Blocus jihadiste au Mali : Bamako et Manantali sous la menace économique

Mali : une escalade inquiétante du blocus économique par le Jnim

Le Mali fait face à une intensification sans précédent du blocus imposé par le Jnim, branche locale d’al-Qaïda, qui frappe désormais deux cibles stratégiques : l’axe routier Ségou-Bamako, épine dorsale des approvisionnements de la capitale, et le barrage hydroélectrique de Manantali. Au cours du dernier week-end, plusieurs autocars ont été réduits en cendres, tandis que des infrastructures électriques vitales pour le réseau malien ont été délibérément endommagées. Malgré les efforts de l’armée malienne, l’étau se resserre, mettant à l’épreuve la résilience d’un pays déjà fragilisé par des années de tensions.

Manantali, un enjeu électrique et politique

Le barrage de Manantali, géré conjointement par le Mali, la Mauritanie et le Sénégal au sein de l’Organisation pour la mise en valeur du fleuve Sénégal (OMVS), représente bien plus qu’une simple source d’énergie : c’est un pilier de l’économie urbaine malienne. En ciblant ses lignes d’évacuation, le Jnim ne se contente plus d’affaiblir les forces de défense ; il asphyxie les services publics, les commerces et les industries, transformant les coupures en armes de pression. Cette tactique s’inscrit dans une stratégie plus large visant à épuiser les ressources et à saper la légitimité des autorités de transition, dirigées par le général Assimi Goïta.

Le blocus ne se limite pas aux frontières maliennes. Depuis des semaines, les convois de carburant en provenance du Sénégal et de la Côte d’Ivoire sont systématiquement pris pour cible, aggravant une pénurie d’hydrocarbures qui menace de paralyser le pays. La capitale, autrefois relativement protégée, devient le cœur d’une bataille d’usure où chaque coup porté résonne bien au-delà des champs de bataille.

L’armée malienne en première ligne face à une guerre asymétrique

Face à cette offensive, les Forces armées maliennes (FAMa) déploient des opérations terrestres et aériennes pour tenter de desserrer l’étau. Des escortes militaires ont permis, ces derniers jours, l’arrivée de centaines de camions-citernes à Bamako, offrant un répit temporaire aux stations-service en tension. Pourtant, cette avancée reste fragile : chaque convoi mobilise des ressources considérables, et la sécurisation durable des axes routiers semble hors de portée à court terme.

Les défis sont multiples. À l’ouest et au centre du pays, le Jnim multiplie les embuscades et les destructions d’infrastructures, tandis qu’à l’est, dans la région de Kidal, la situation reste bloquée dans une tension latente. Les Forces armées maliennes doivent ainsi gérer deux fronts distincts, avec des moyens humains et matériels qui s’amenuisent au fil des mois.

Un impact régional qui dépasse les frontières maliennes

Le blocus malien dépasse désormais le cadre national et menace les économies voisines. Le Sénégal, la Mauritanie et la Côte d’Ivoire, dont les ports de Dakar et d’Abidjan voient transiter une part importante de leurs marchandises vers le Sahel, subissent de plein fouet le ralentissement des corridors commerciaux. La Confédération des États du Sahel, regroupant le Mali, le Burkina Faso et le Niger, peine à trouver une réponse coordonnée face à cette guerre économique menée par les groupes jihadistes.

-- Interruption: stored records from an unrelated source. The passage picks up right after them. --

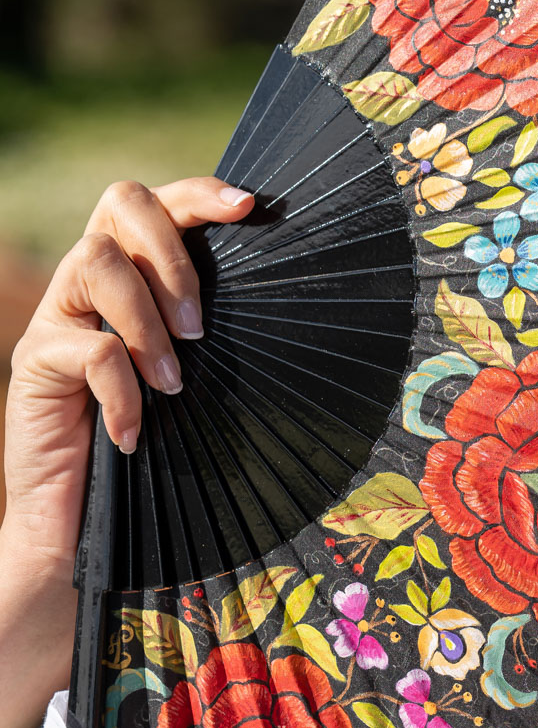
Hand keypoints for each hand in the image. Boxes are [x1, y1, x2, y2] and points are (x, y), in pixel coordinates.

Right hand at [0, 178, 254, 727]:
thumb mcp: (210, 391)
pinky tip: (138, 434)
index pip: (155, 203)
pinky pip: (84, 351)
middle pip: (118, 203)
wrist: (85, 535)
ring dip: (148, 320)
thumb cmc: (165, 461)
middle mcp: (89, 290)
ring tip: (177, 382)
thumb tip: (314, 311)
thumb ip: (232, 342)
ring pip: (94, 265)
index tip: (253, 207)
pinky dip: (121, 391)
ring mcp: (57, 324)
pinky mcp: (34, 370)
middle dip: (173, 250)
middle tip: (203, 324)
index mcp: (135, 282)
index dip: (200, 192)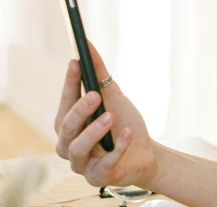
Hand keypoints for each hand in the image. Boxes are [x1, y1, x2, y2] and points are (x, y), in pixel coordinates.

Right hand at [54, 40, 160, 188]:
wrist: (145, 153)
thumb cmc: (123, 123)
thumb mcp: (114, 96)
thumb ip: (99, 75)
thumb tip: (88, 46)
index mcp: (69, 123)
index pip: (65, 101)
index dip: (69, 83)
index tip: (76, 62)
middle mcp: (69, 144)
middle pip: (66, 127)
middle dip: (80, 109)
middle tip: (95, 95)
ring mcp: (82, 163)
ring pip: (78, 149)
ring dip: (94, 131)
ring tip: (110, 116)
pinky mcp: (98, 177)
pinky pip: (103, 165)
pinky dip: (116, 148)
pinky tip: (126, 134)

L’attaque contre Manantali soulève également des questions sur la gestion des infrastructures partagées au sein de l’OMVS. Une aggravation des dommages pourrait entraîner des répercussions directes sur l’approvisionnement électrique du Sénégal et de la Mauritanie, transformant une crise malienne en un problème régional. Les partenaires internationaux, qu’ils soient bailleurs de fonds ou fournisseurs militaires, devront trouver un équilibre entre le soutien à la souveraineté malienne et la protection des infrastructures transfrontalières.

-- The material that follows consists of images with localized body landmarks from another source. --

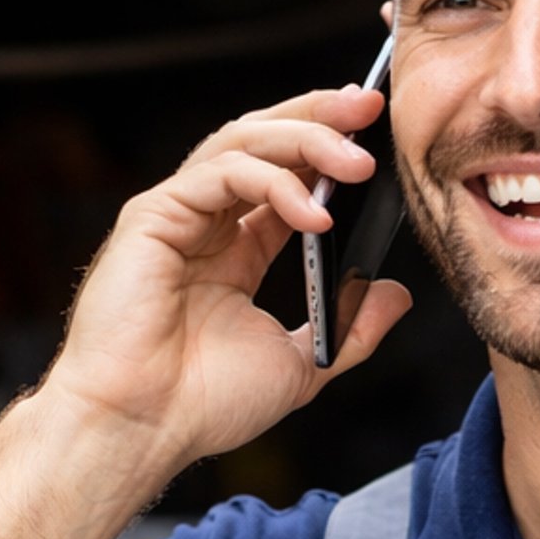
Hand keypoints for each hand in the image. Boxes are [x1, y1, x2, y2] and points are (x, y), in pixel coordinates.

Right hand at [40, 85, 412, 491]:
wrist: (144, 430)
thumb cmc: (203, 406)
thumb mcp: (303, 366)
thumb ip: (350, 329)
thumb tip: (395, 293)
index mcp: (233, 252)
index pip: (285, 175)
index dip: (328, 147)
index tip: (376, 132)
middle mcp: (204, 224)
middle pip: (263, 140)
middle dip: (320, 117)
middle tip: (372, 108)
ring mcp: (176, 216)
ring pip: (241, 142)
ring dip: (305, 141)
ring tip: (357, 162)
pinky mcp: (152, 217)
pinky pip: (220, 175)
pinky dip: (272, 183)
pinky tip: (314, 216)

Sur le terrain, le contraste entre les annonces officielles des autorités et la réalité d’une capitale sous pression illustre la complexité de cette phase du conflit. Le Jnim ne se contente plus de contrôler des territoires : il cherche à étouffer un État dans son ensemble, en misant sur l’épuisement des ressources et la lassitude de la population. Les prochains jours pourraient voir de nouveaux affrontements, notamment autour de Kidal, où la tension reste à son comble.